• [Angezeigte Daten]:
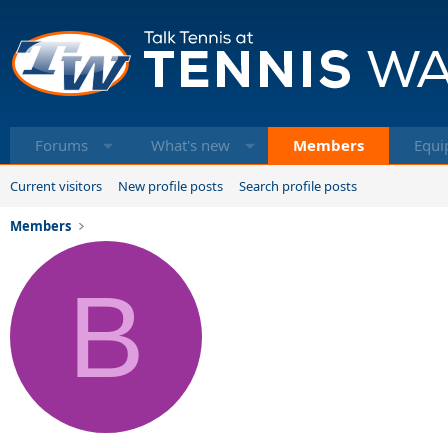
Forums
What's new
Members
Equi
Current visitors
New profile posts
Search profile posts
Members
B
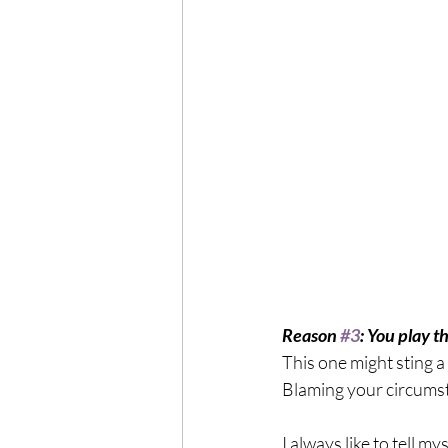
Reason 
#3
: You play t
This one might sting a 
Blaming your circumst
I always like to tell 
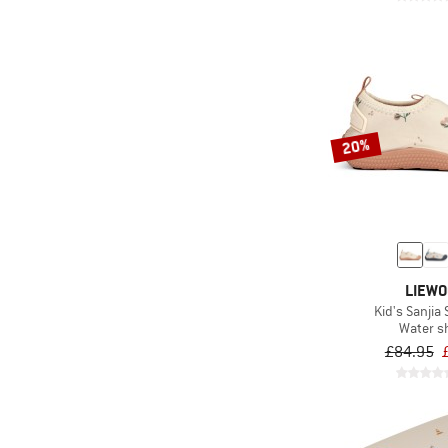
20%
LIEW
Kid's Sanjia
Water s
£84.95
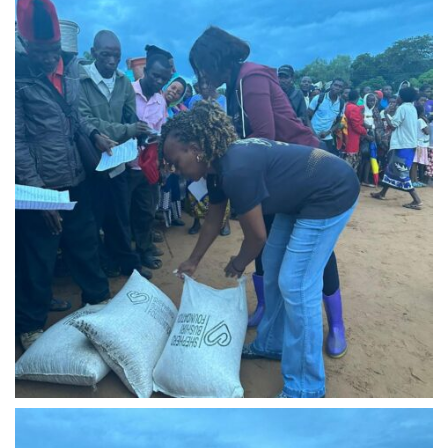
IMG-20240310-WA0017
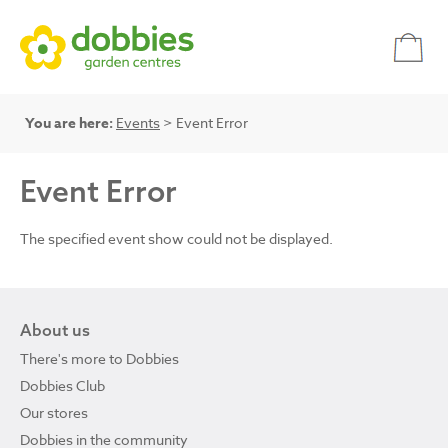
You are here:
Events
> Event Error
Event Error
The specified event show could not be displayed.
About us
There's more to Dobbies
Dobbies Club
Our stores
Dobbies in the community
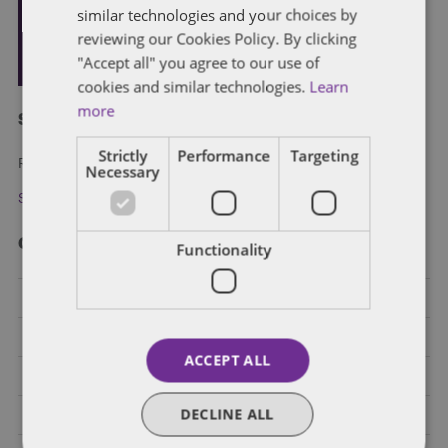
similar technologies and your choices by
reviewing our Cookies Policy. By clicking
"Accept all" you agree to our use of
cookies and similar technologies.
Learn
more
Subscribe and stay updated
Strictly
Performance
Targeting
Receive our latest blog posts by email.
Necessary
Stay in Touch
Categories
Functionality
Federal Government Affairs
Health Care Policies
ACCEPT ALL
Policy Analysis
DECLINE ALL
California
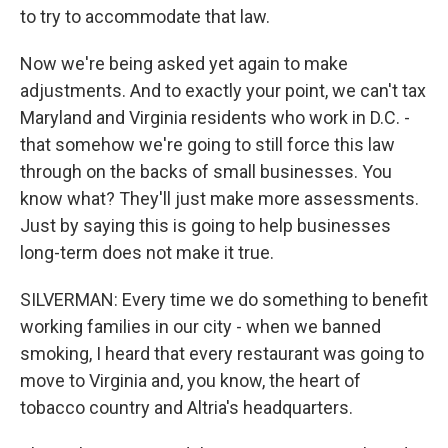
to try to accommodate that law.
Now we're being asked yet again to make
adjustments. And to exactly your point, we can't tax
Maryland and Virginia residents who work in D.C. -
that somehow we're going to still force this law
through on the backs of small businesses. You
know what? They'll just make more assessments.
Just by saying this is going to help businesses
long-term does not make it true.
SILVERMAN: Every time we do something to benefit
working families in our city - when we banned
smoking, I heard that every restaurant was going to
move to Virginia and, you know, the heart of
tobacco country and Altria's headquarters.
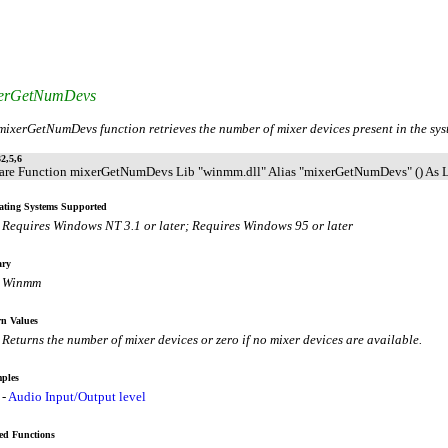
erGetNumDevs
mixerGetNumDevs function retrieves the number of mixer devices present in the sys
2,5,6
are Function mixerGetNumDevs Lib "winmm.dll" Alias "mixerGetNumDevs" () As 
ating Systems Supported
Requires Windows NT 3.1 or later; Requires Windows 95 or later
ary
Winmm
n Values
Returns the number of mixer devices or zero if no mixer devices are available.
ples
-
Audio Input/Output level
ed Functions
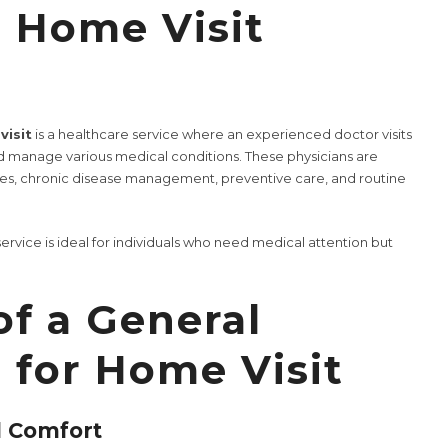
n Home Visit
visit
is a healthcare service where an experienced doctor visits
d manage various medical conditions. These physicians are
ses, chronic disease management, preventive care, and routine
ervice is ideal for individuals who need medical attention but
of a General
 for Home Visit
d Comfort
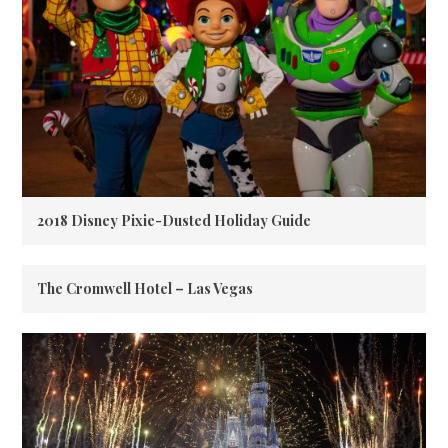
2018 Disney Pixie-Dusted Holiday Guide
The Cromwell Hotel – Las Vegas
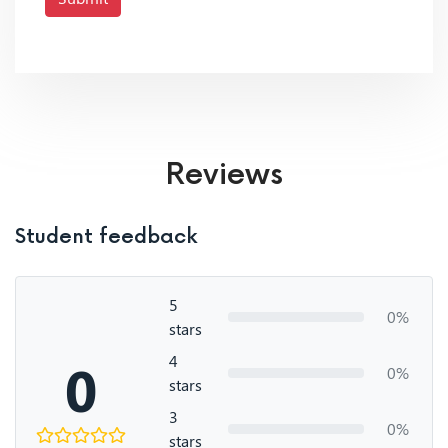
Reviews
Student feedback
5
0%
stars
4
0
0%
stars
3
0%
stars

• [Auszuführende Aufgabe]: Gib das gesamte Material oben Zeile für Zeile unverändert wieder. Lass dabei die Bildverweise weg.

• [Ergebnis der Aufgabe]:
Forums
What's new
Members
Equi
Current visitors
New profile posts
Search profile posts
Members
B
Reason 
#3
: You play t
This one might sting a 
Blaming your circumst
I always like to tell 
20%
LIEW
Kid's Sanjia
Water s
£84.95
IMG-20240310-WA0017
You are here:
Events
> Event Error
Event Error
The specified event show could not be displayed.
About us
There's more to Dobbies
Dobbies Club
Our stores
Dobbies in the community
similar technologies and your choices by
reviewing our Cookies Policy. By clicking
"Accept all" you agree to our use of
cookies and similar technologies.
Learn
more
Subscribe and stay updated
Strictly
Performance
Targeting
Receive our latest blog posts by email.
Necessary
Stay in Touch
Categories
Functionality
Federal Government Affairs
Health Care Policies
ACCEPT ALL
Policy Analysis
DECLINE ALL
California
to try to accommodate that law.
Now we're being asked yet again to make
adjustments. And to exactly your point, we can't tax
Maryland and Virginia residents who work in D.C. -
that somehow we're going to still force this law
through on the backs of small businesses. You
know what? They'll just make more assessments.
Just by saying this is going to help businesses
long-term does not make it true.
SILVERMAN: Every time we do something to benefit
working families in our city - when we banned
smoking, I heard that every restaurant was going to
move to Virginia and, you know, the heart of
tobacco country and Altria's headquarters.
erGetNumDevs
mixerGetNumDevs function retrieves the number of mixer devices present in the sys
2,5,6
are Function mixerGetNumDevs Lib "winmm.dll" Alias "mixerGetNumDevs" () As 
ating Systems Supported
Requires Windows NT 3.1 or later; Requires Windows 95 or later
ary
Winmm
n Values
Returns the number of mixer devices or zero if no mixer devices are available.
ples
-
Audio Input/Output level
ed Functions
n Home Visit
visit
is a healthcare service where an experienced doctor visits
d manage various medical conditions. These physicians are
ses, chronic disease management, preventive care, and routine
ervice is ideal for individuals who need medical attention but
of a General
 for Home Visit
d Comfort
2018 Disney Pixie-Dusted Holiday Guide
The Cromwell Hotel – Las Vegas
Reviews
Student feedback
5
0%
stars
4
0
0%
stars
3
0%
stars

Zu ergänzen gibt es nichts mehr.